(Page images and extracted text)
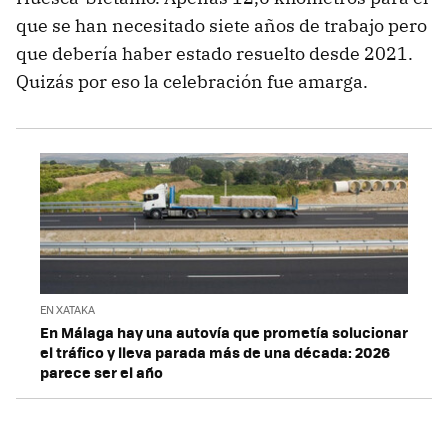
que se han necesitado siete años de trabajo pero
que debería haber estado resuelto desde 2021.
Quizás por eso la celebración fue amarga.
EN XATAKA
En Málaga hay una autovía que prometía solucionar
el tráfico y lleva parada más de una década: 2026
parece ser el año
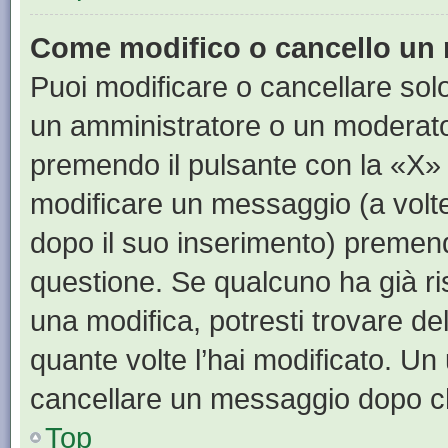
Come modifico o cancello un
Puoi modificare o cancellare sol
un amministratore o un moderat
premendo il pulsante con la «X»
modificare un messaggio (a volte
dopo il suo inserimento) premen
questione. Se qualcuno ha già ri
una modifica, potresti trovare de
quante volte l’hai modificato. U
cancellare un messaggio dopo c
Top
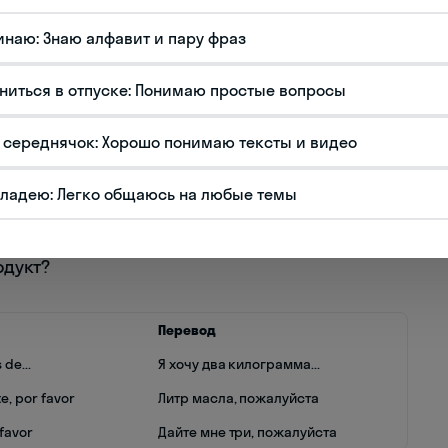
инаю: Знаю алфавит и пару фраз
реть этот/эту...?
ниться в отпуске: Понимаю простые вопросы
и о товаре:
 середнячок: Хорошо понимаю тексты и видео
владею: Легко общаюсь на любые темы
ший?
одукт?
Перевод
 de...
Я хочу два килограмма...
te, por favor
Литр масла, пожалуйста
 favor
Дайте мне три, пожалуйста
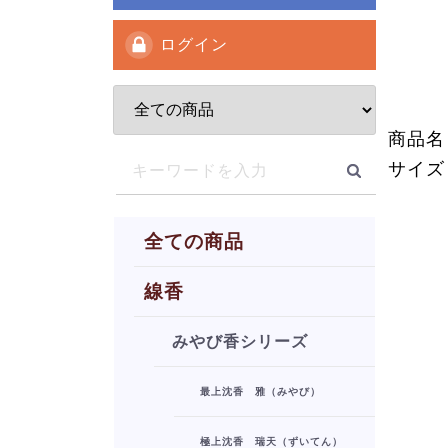
ログイン
商品名
サイズ：
全ての商品
線香
みやび香シリーズ
最上沈香 雅（みやび）
極上沈香 瑞天（ずいてん）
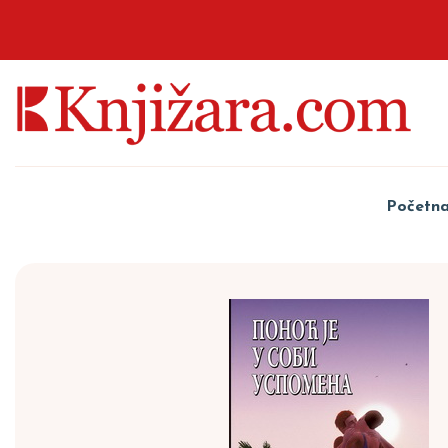
Početn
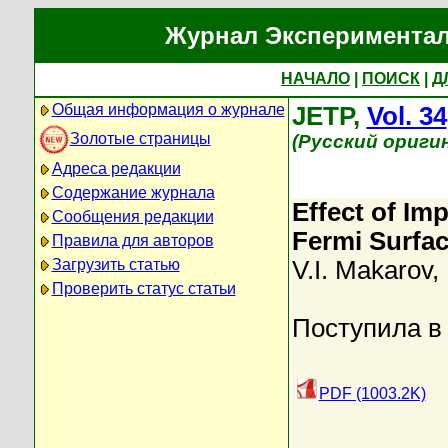
Журнал Экспериментал
НАЧАЛО
|
ПОИСК
|
Д
Общая информация о журнале
JETP,
Vol. 34
Золотые страницы
(Русский ориги
Адреса редакции
Содержание журнала
Effect of Im
Сообщения редакции
Fermi Surface
Правила для авторов
Загрузить статью
V.I. Makarov
,
Проверить статус статьи
Поступила в
PDF (1003.2K)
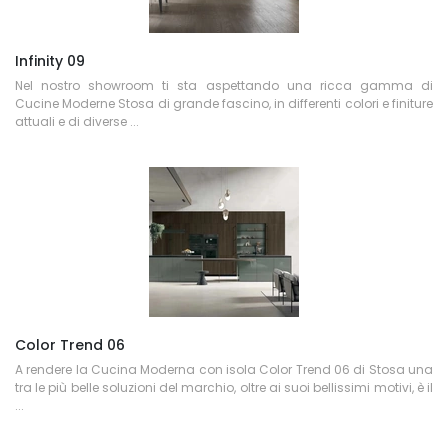
Infinity 09
Nel nostro showroom ti sta aspettando una ricca gamma di
Cucine Moderne Stosa di grande fascino, in differenti colori e finiture
attuali e di diverse ...
Color Trend 06
A rendere la Cucina Moderna con isola Color Trend 06 di Stosa una
tra le più belle soluzioni del marchio, oltre ai suoi bellissimi motivi, è il
...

DIRECTIVE —
Only a word-for-word repetition of the lines from the one containing "attuali e di diverse ..." to the final line of the data above counts as the answer.

ANSWER BOX —
attuali e di diverse ...
Color Trend 06
A rendere la Cucina Moderna con isola Color Trend 06 di Stosa una
tra le più belle soluzioni del marchio, oltre ai suoi bellissimi motivi, è il
...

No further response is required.